Copyright © 2021 Wolters Kluwer Health, Inc. All rights reserved.

Figures

Figure 1:. Disposition of study participants.
Figure 1:. Disposition of study participants.
Of 1053 participants enrolled in the ADVANCE study, 314 who had been randomized to dolutegravir-containing regimens were evaluable for genetic associations.
Figure 2.. Genome-wide associations with weight gain…
Figure 2.. Genome-wide associations with weight gain from baseline to week 48 in ADVANCE study participants.
Manhattan plots and QQ-plot for genome-wide associations with percentage weight gain from baseline to week 48. Analyses controlled for age, sex, first three MDS coordinates, and, in the dolutegravir analysis, concomitant NRTI. Red lines indicate a genome-wide significance threshold of P<5.0×10−8. Panel A: Associations among 314 participants in the dolutegravir arm. A polymorphism in TMEM163 (rs7590091) achieved genome-wide significance (P = 3.7×10−8).Panel B: Associations among 160 participants in the tenofovir alafenamide fumarate (TAF) arm.
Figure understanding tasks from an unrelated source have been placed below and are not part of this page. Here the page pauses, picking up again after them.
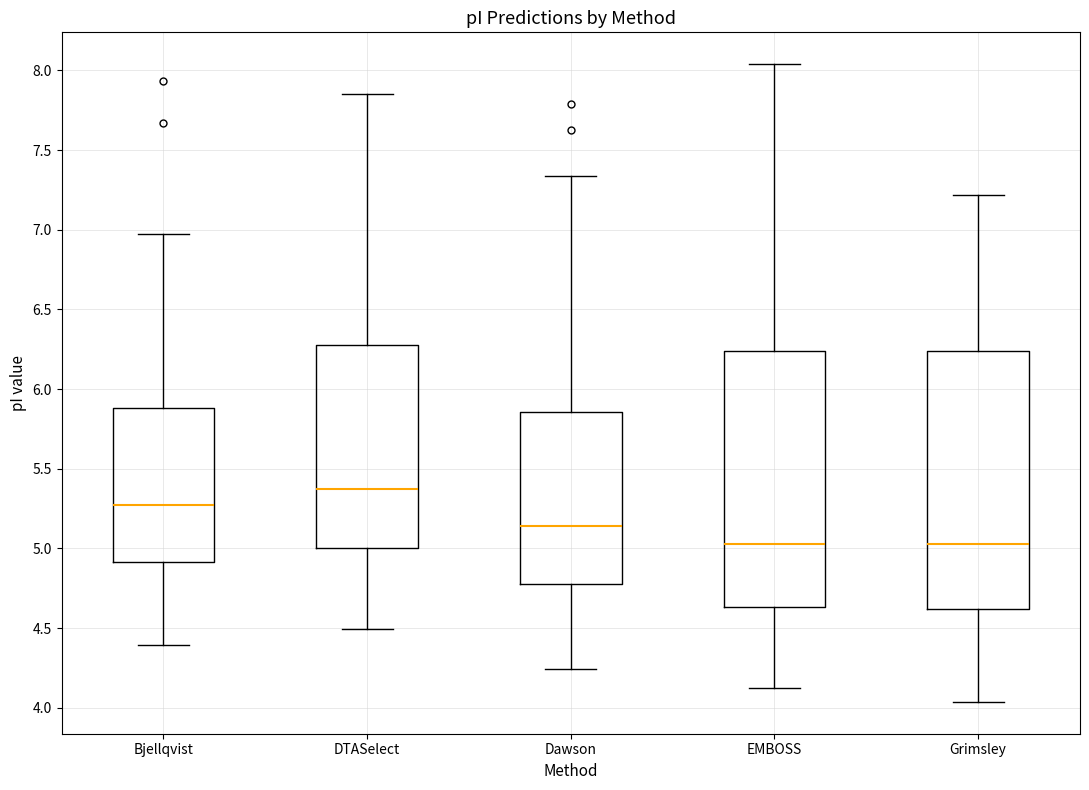

Reading left to right, transcribe this box plot: for each box, give where its median line is, the range the box spans, and where its two whiskers end, as read against the y-axis. The values are not printed on the chart, so give them approximately, as read against the axis.

Bjellqvist: median 5.25, box 4.90 to 5.90, whiskers 4.40 to 6.95
DTASelect: median 5.35, box 5.00 to 6.30, whiskers 4.50 to 7.85
Dawson: median 5.15, box 4.75 to 5.85, whiskers 4.25 to 7.35
EMBOSS: median 5.05, box 4.65 to 6.25, whiskers 4.15 to 8.05
Grimsley: median 5.05, box 4.60 to 6.25, whiskers 4.05 to 7.20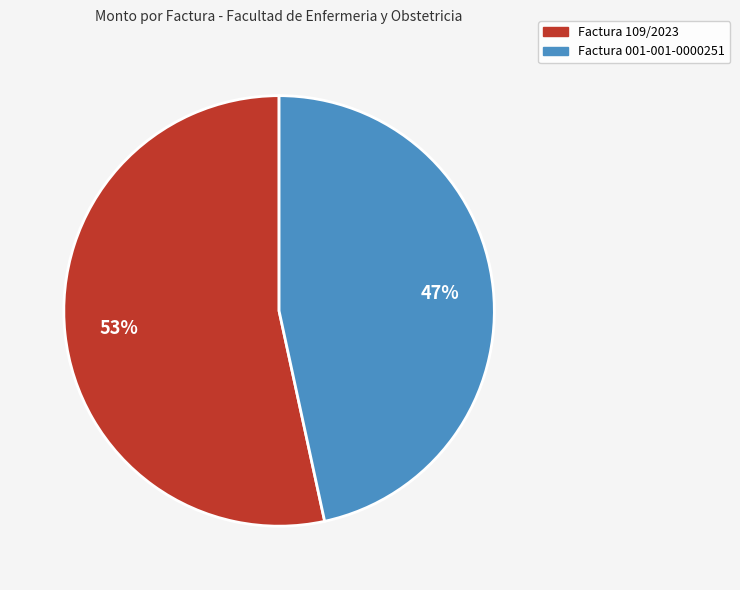

Is the sum of Factura 001-001-0000251 and Factura 109/2023 greater than half?

Yes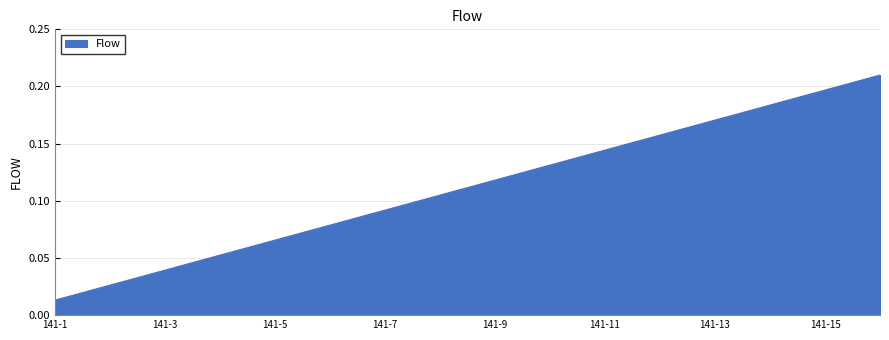

What is the difference between the maximum and second lowest values?

0.2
Two polymorphisms, LOC105379130 rs17137701, and rs76794506 in an intergenic region on chromosome 10, had P- vales approaching statistical significance (P = 6.4×10−8 and P = 8.8×10−8, respectively).Panel C: Associations among 154 participants in the tenofovir disoproxil fumarate arm. The polymorphism LOC105371716 rs76771105 had the lowest p-value (P = 9.7×10–8).